[ih] ARPAnet Type 3 packets (datagrams)

John Day jeanjour at comcast.net
Thu Nov 26 09:41:50 PST 2009


Correct and implicit in what Vint said.  A MESSAGE was at most 8 
packets.  That was where the 8 limit Noel was talking about came from.

At 11:25 -0500 2009/11/26, Vint Cerf wrote:
>noel, wrong on your analysis of the RFNM. RFNM refers
>to MESSAGE (that is what the host sends). the Host
>does not get to send anything until it gets a RFNM (or
>Incomplete Transmission I guess)
>from the last MESSAGE, no matter how long or short
>the message was. A single packet message served
>as an automatic "get a block" request. A multipacket
>message does the "get a block" routine.

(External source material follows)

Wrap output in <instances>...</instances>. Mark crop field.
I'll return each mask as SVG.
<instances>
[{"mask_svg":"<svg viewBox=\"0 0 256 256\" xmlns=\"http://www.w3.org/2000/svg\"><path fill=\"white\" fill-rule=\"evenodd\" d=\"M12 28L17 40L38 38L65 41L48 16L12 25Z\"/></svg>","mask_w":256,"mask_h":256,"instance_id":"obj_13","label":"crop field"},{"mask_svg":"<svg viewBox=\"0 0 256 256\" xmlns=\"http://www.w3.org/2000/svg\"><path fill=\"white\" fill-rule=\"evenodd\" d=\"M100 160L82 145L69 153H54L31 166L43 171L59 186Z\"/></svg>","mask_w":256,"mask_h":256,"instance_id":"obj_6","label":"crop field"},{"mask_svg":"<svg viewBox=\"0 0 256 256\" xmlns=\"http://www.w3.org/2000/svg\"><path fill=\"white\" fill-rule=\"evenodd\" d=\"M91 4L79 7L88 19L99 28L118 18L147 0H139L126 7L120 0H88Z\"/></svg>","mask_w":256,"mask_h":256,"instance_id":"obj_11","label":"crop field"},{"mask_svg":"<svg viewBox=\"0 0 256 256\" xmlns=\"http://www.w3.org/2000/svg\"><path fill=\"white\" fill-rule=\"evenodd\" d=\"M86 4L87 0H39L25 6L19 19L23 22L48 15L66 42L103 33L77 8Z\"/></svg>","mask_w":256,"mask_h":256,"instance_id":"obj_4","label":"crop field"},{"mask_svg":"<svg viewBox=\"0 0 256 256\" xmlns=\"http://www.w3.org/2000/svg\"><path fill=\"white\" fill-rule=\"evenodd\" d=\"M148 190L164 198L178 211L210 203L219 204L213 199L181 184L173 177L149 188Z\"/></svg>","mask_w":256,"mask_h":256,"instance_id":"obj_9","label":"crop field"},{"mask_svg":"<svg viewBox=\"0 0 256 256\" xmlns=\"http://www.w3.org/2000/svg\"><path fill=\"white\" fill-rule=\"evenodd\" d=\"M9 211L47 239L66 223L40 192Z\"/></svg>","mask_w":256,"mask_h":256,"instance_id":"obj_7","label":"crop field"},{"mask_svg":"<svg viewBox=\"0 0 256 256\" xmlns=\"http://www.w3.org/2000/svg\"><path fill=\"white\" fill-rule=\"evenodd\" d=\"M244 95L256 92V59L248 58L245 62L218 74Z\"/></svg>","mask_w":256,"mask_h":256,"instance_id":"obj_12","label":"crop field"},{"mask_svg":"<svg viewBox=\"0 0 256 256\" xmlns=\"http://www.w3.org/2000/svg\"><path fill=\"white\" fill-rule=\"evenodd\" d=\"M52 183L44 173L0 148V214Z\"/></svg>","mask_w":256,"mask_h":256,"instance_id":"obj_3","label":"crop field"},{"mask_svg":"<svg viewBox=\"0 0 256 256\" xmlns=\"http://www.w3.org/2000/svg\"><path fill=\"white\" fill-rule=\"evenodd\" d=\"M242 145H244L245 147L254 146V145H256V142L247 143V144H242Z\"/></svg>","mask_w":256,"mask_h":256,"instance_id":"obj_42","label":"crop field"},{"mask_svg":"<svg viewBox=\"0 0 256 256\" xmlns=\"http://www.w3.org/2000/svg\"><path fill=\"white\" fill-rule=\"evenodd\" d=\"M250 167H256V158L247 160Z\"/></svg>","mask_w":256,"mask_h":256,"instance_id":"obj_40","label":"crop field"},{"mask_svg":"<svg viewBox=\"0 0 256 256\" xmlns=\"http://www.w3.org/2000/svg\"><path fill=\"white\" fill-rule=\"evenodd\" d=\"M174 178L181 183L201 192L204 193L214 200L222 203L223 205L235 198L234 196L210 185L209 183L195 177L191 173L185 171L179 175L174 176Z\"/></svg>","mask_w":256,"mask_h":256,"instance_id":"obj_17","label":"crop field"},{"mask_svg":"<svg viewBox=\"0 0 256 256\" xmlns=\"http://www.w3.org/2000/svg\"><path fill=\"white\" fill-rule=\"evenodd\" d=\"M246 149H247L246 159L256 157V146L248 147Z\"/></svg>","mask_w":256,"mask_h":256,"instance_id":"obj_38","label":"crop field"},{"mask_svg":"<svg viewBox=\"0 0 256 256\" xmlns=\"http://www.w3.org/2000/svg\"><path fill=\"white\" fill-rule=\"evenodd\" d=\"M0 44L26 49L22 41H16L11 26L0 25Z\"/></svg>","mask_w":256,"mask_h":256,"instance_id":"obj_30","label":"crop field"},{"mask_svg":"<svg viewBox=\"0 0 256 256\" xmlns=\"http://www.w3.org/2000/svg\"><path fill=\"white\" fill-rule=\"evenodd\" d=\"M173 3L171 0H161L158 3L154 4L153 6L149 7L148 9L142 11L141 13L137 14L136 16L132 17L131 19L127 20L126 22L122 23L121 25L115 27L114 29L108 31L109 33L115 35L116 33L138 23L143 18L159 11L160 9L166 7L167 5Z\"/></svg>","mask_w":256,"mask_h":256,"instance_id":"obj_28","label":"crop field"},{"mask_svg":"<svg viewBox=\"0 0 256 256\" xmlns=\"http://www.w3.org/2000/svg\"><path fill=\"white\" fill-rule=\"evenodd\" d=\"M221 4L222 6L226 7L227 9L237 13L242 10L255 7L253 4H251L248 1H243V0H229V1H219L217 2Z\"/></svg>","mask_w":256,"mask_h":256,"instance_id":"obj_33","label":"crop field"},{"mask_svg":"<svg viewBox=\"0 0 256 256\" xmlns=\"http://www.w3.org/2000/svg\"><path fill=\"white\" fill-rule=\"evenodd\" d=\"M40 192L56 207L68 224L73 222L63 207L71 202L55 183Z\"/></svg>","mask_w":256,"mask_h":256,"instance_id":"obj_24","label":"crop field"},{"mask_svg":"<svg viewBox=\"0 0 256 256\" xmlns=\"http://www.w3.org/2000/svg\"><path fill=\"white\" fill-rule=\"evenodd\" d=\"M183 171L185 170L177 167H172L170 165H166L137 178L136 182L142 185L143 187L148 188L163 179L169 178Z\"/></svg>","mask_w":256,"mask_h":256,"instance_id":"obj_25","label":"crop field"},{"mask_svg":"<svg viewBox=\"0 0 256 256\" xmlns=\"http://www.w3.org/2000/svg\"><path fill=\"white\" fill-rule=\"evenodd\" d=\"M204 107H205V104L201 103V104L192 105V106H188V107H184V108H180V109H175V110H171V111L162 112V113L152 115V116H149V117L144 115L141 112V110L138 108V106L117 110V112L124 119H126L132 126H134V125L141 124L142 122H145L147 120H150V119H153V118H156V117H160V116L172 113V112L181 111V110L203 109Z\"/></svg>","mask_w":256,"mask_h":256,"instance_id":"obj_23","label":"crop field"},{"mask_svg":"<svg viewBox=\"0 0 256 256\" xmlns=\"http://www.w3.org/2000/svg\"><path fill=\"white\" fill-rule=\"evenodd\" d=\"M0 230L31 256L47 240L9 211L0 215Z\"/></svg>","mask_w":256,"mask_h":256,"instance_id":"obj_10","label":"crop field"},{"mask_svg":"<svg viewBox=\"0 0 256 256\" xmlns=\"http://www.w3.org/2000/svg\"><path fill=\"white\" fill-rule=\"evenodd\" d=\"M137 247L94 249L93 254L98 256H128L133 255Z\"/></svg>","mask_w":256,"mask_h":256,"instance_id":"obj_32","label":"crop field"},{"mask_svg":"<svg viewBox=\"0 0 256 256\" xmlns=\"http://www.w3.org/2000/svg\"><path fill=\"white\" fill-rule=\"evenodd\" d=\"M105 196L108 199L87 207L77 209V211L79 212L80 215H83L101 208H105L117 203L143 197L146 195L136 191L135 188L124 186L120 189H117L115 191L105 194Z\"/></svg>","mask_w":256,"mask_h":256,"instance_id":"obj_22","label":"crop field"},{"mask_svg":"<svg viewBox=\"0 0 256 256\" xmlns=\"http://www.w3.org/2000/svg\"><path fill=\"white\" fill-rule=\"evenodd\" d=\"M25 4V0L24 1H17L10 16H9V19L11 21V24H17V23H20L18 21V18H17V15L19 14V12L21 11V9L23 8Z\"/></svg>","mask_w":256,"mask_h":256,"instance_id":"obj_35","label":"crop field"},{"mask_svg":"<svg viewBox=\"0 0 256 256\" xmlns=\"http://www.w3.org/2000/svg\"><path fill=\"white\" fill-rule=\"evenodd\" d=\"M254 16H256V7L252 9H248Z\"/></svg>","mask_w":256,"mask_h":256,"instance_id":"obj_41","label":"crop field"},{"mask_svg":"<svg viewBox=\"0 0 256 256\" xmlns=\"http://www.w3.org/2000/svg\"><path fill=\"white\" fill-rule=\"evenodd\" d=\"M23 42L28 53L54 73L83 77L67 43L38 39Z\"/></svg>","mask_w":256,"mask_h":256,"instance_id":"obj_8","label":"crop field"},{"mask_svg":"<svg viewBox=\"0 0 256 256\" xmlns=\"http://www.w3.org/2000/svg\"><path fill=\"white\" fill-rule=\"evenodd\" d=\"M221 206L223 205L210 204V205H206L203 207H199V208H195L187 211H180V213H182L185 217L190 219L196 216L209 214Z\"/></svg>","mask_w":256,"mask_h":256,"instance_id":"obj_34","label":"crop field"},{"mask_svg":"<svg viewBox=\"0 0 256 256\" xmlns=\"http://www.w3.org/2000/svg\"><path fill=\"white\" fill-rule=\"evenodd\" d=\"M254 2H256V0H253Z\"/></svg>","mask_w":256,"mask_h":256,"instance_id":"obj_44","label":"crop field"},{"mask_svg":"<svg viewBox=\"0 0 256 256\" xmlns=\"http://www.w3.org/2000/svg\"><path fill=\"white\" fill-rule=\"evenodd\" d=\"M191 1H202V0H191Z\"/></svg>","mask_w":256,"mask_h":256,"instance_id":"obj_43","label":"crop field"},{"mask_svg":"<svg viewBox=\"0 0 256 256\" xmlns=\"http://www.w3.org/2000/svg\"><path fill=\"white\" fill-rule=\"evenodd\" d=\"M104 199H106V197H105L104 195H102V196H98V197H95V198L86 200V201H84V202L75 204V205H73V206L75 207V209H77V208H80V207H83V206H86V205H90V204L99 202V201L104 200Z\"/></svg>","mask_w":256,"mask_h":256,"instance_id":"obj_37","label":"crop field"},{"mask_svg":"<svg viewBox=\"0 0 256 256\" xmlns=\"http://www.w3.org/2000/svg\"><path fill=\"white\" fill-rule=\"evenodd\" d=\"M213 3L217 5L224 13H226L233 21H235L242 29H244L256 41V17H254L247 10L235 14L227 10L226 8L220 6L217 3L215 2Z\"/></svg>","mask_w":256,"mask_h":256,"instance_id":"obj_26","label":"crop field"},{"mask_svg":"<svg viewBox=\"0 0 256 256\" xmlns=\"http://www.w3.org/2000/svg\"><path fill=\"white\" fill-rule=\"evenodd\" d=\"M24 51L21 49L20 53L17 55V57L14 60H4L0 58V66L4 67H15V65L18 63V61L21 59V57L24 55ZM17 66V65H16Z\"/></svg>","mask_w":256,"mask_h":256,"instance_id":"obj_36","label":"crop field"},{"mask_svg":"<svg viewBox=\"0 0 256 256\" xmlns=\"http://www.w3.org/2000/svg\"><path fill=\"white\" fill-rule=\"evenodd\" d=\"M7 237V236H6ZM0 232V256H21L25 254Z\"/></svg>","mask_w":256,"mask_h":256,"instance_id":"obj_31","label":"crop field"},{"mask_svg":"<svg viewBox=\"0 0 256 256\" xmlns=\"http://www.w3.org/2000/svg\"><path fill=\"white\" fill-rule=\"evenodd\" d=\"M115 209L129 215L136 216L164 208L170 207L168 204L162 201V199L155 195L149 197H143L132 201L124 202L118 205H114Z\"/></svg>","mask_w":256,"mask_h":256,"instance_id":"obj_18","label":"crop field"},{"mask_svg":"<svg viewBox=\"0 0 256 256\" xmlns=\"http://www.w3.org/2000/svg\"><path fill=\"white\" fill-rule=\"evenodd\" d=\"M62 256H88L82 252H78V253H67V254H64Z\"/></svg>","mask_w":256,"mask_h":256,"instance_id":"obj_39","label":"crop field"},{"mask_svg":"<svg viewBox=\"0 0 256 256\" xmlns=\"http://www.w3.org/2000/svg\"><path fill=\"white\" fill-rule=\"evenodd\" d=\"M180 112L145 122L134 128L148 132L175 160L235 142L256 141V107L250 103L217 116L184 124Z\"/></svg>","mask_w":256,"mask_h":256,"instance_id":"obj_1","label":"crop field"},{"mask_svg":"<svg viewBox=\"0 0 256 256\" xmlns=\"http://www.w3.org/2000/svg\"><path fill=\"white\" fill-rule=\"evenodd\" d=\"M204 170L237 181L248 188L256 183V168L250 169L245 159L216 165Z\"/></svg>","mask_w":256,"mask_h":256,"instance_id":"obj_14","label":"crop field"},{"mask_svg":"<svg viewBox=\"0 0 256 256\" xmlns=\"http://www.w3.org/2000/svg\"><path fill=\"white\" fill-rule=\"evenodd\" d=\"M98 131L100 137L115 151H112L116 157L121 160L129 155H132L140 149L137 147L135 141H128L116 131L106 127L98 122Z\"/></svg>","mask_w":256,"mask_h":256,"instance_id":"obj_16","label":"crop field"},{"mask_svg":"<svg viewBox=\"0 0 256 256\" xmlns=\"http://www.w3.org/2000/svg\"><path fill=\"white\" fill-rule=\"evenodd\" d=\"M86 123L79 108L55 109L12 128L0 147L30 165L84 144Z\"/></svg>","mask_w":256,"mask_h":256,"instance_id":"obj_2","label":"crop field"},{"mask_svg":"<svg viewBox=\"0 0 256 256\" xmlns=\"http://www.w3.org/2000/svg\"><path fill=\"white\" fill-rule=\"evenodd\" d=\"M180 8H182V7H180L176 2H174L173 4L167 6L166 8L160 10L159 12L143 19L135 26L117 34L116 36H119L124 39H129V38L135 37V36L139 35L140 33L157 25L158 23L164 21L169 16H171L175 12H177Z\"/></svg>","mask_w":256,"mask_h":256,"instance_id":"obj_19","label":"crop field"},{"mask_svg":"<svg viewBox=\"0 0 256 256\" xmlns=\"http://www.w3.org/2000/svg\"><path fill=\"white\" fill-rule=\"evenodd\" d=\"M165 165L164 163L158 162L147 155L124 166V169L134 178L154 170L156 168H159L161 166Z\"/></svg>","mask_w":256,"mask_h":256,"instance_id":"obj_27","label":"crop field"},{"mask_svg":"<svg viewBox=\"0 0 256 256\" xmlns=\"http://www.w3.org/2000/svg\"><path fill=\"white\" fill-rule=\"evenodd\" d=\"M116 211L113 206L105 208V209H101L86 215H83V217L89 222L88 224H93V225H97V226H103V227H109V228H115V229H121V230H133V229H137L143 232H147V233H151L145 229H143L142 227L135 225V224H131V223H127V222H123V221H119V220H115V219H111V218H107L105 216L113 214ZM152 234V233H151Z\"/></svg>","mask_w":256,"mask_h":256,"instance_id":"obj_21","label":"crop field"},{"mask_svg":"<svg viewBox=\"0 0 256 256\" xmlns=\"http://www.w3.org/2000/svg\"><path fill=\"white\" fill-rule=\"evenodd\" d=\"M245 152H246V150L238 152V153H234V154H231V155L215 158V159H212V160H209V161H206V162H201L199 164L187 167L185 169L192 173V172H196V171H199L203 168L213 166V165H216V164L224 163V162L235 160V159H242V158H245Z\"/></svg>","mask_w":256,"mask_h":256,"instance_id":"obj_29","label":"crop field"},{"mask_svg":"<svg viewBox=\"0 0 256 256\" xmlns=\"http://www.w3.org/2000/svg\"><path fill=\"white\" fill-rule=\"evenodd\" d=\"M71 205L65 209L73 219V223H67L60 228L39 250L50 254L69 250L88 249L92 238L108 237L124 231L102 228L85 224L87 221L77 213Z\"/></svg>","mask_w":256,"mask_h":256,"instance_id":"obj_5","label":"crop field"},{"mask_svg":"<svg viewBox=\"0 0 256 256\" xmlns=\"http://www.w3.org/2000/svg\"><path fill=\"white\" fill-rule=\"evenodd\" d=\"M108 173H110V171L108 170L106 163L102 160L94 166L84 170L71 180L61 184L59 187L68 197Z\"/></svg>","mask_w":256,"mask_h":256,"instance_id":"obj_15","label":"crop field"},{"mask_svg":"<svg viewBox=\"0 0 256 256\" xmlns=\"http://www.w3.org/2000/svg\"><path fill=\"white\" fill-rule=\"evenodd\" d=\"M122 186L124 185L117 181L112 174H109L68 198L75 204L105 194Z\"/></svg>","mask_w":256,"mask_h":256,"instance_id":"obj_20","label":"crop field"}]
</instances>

The full
>MESSAGE is sent to the IMP from the Host and the
>Host is blocked until it gets a RFNM or Incomplete.
>You are correct that you could have up to 8 packets in
>flight but the Host is unaware of the breaking up of
>MESSAGES into packets.
>
>Vint
>
>
>On Nov 26, 2009, at 11:12 AM, Noel Chiappa wrote:
>
>>>From: Vint Cerf <vint at google.com>
>>
>>A few clarifications/expansions...
>>
>>>it reserved space for multi-packet messages at the destination IMP
>>>before sending one - acting sort of like a connection setup
>>
>>To make explicit what's implicit here, single-frame (the term I use for the
>>IMP-IMP packets) messages were sent as their own request, so small host-host
>>messages did not see that delay.
>>
>>>did IMP-level retransmission of packets at link layer.
>>
>>To be clear, I believe this was hop-by-hop, not end-to-end, but this is
>>from memory; I'm too lazy to go pull out the IFIPS IMP paper (and in any
>>case, this may have changed after the paper was written, but I would
>>classify that as unlikely, though).
>>
>>Text in the 1822 specification (5/1978 edition, pp. 3-2) appears to verify
>>this, because it talks about getting an 'Incomplete Transmission' instead
>>of a RFNM if the message was "lost in the network due to an IMP failure";
>>one wouldn't need such a message if the source IMP still had a copy of the
>>message (or frame), which it could have re-transmitted on an end-end
>>basis, so the source IMP's copy must have been pitched after the next-hop
>>IMP had (locally) acknowledged it.
>>
>>>No new MESSAGE (from the host) was permitted until the host received
>>>a Request for Next Message (RFNM) from its serving IMP.
>>
>>Umm, not quite; a host was allowed to have up to 8 packets 'in flight' to
>>a given destination at a time (basically - there are more details).
>>Attempting to send a 9th before the RFNM for the first has been received
>>would cause the IMP to block the host (i.e. shut down the hand-shake
>>bit-serial interface in the Host->IMP direction) until the first RFNM for
>>that destination arrived. One could have up to 8 packets 'in flight' at a
>>time to more than one destination, too.
>>
>>As I recall, the IMP might block you _anyway_, even at less than 8 to a
>>given destination, for flow-control reasons in the net (e.g. no free
>>buffers), but you were _guaranteed_ to get blocked at 9.
>>
>>>The IMPS did not themselves use RFNM between each other
>>
>>The wording here could be confusing. According to 1822 (5/1978 edition,
>>pp. 3-2/3-3), IMPs did look for the RFNM from the far end (i.e. on an
>>end-end basis), and on a timeout would query the destination IMP
>>(repeatedly so) until it saw either a RGNM or Incomplete Transmission,
>>giving up only after 30 seconds or so.
>>
>>>I don't remember now whether lack of a RFNM triggered a
>>>retransmission from the originating IMP
>>
>>My supposition is that this would have been impossible, as it seems (see
>>above) that the source IMP discarded its copy of the message once 
>>the next-hop
>>IMP had acknowledged receipt of all the frames of it. (Whether this 
>>discarding
>>was frame-by-frame, or message-at-a-time, I have no idea.)